Читаем Этика идентичности полностью

Критики отчасти правы. Без сомнения, дискурс о планах обманчив, если представлять себе людей, расхаживающих с аккуратно сложенными в заднем кармане штанов чертежами своих жизней – то есть если представлять себе жизненные планы существующими в единственном экземпляре и фиксированными, а не множественными и постоянно меняющимися24. Едва ли можно не заметить иронию Диккенса, когда он заставляет мистера Домби заявить о своем обреченном наследнике: «Нет ничего случайного или ненадежного в будущей карьере моего сына. Жизненный его путь был расчищен, подготовлен и намечен до его рождения»25. Планы могут эволюционировать, обращаться вспять, разрушаться непредвиденными обстоятельствами – как мелкими, так и крупными. Говорить о планах – не значит подписываться под идеей, что у индивида может быть лишь один оптимальный план. (Примечательно, что даже великие честолюбцы европейской литературы – Жюльен Сорель Стендаля или Финеас Финн Троллопа – выбирают карьерные пути под воздействием случайных обстоятельств. То, что Сорель выбирает черное, а не красное, выражает не его внутренние убеждения, а конкретное положение армии и церкви во времена Реставрации.) Милль сам не питал иллюзий по поводу существования одного-единственного плана. Никто бы не стал планировать влюбиться в замужнюю женщину и провести два десятилетия в изнурительном menage a trois26. Как раз ввиду постоянства своего темперамента он остро сознавал изменения в своих взглядах и целях с течением времени. Именно по этой причине он пришел к выводу, что исследование жизненных целей уступит место «жизненным экспериментам», хотя он, как никто другой, понимал, что ставить такой эксперимент над собой и быть предметом эксперимента – это разные вещи.
════════════════
▶ _Задание_
Изложите содержание фрагмента текста в двух предложениях.

▶ _Исходный материал_
════════════════
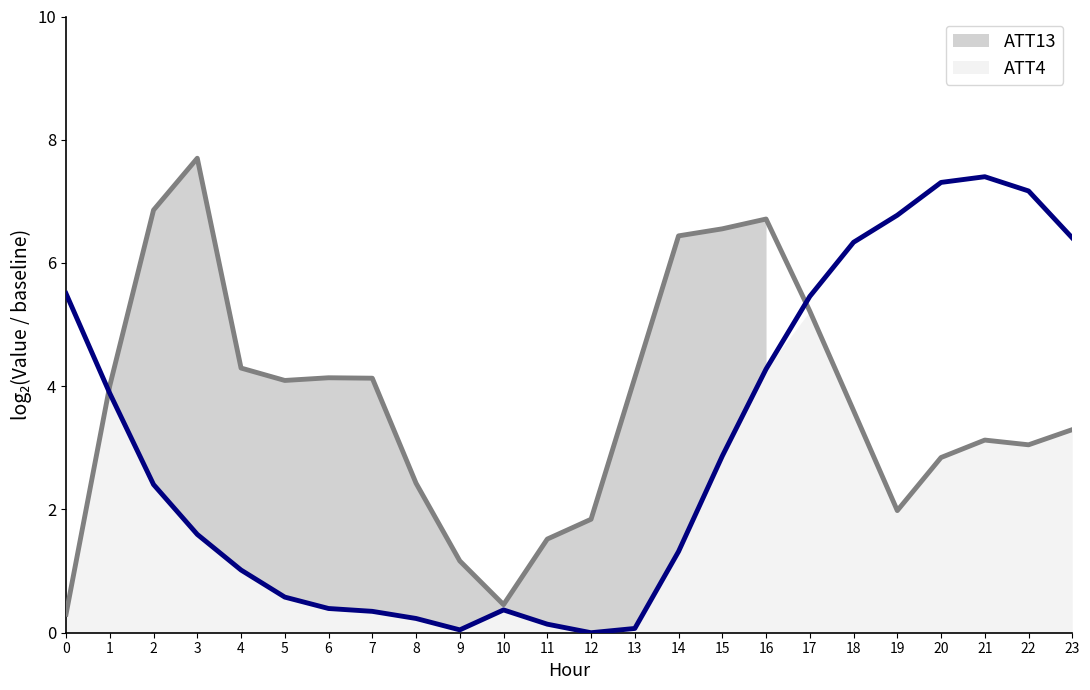

At how many categories does at least one series exceed 4?

19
════════════════
▶ _Ответ на задание_
Разговор о жизненных планах обманчив, если считать план единственным и неизменным, ведь планы могут эволюционировать, обращаться вспять и разрушаться непредвиденными обстоятельствами. Милль не питал иллюзий насчет одного-единственного плана и остро сознавал перемены в своих взглядах и целях, поэтому пришел к выводу, что исследование жизненных целей уступит место «жизненным экспериментам».